• [Your objective] Count the lines below that contain the string "Восточной", with case counting, and give only that number.

START Data supplied

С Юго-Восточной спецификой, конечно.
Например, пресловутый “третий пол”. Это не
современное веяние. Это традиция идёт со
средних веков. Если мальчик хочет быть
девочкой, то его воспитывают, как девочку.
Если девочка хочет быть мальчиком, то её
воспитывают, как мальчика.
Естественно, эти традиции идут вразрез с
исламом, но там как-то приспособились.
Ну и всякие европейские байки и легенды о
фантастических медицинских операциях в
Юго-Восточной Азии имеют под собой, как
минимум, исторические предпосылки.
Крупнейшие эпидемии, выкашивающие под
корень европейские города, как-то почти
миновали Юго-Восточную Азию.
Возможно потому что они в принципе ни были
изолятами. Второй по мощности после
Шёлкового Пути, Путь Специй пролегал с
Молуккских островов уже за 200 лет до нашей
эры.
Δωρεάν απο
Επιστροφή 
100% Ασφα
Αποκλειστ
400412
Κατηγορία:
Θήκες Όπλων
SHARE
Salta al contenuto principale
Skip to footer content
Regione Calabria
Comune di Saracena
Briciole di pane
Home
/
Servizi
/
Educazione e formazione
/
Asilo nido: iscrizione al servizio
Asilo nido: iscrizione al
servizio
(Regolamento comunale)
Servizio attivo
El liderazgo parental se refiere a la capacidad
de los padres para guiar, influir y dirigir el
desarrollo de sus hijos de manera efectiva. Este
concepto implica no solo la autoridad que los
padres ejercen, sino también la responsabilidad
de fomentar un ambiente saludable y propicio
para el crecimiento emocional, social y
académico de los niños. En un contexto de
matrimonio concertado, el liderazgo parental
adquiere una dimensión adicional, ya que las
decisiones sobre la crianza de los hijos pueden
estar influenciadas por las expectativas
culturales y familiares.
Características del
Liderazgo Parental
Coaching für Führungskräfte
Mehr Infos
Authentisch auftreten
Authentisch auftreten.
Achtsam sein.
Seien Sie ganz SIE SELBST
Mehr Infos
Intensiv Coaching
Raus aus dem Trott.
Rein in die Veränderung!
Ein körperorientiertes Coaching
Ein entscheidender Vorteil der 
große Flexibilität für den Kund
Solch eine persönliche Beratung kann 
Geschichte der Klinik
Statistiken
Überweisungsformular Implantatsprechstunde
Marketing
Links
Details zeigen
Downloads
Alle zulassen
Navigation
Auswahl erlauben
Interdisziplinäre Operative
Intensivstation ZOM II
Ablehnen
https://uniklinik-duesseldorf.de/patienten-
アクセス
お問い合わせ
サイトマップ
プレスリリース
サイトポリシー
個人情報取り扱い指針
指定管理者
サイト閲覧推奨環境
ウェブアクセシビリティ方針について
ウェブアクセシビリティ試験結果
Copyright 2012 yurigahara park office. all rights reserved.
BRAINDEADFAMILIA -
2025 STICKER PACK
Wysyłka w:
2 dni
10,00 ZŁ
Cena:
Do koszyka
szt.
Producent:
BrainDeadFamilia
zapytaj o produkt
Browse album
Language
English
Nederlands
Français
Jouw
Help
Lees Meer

END Data supplied

• [Answer to this exercise] 2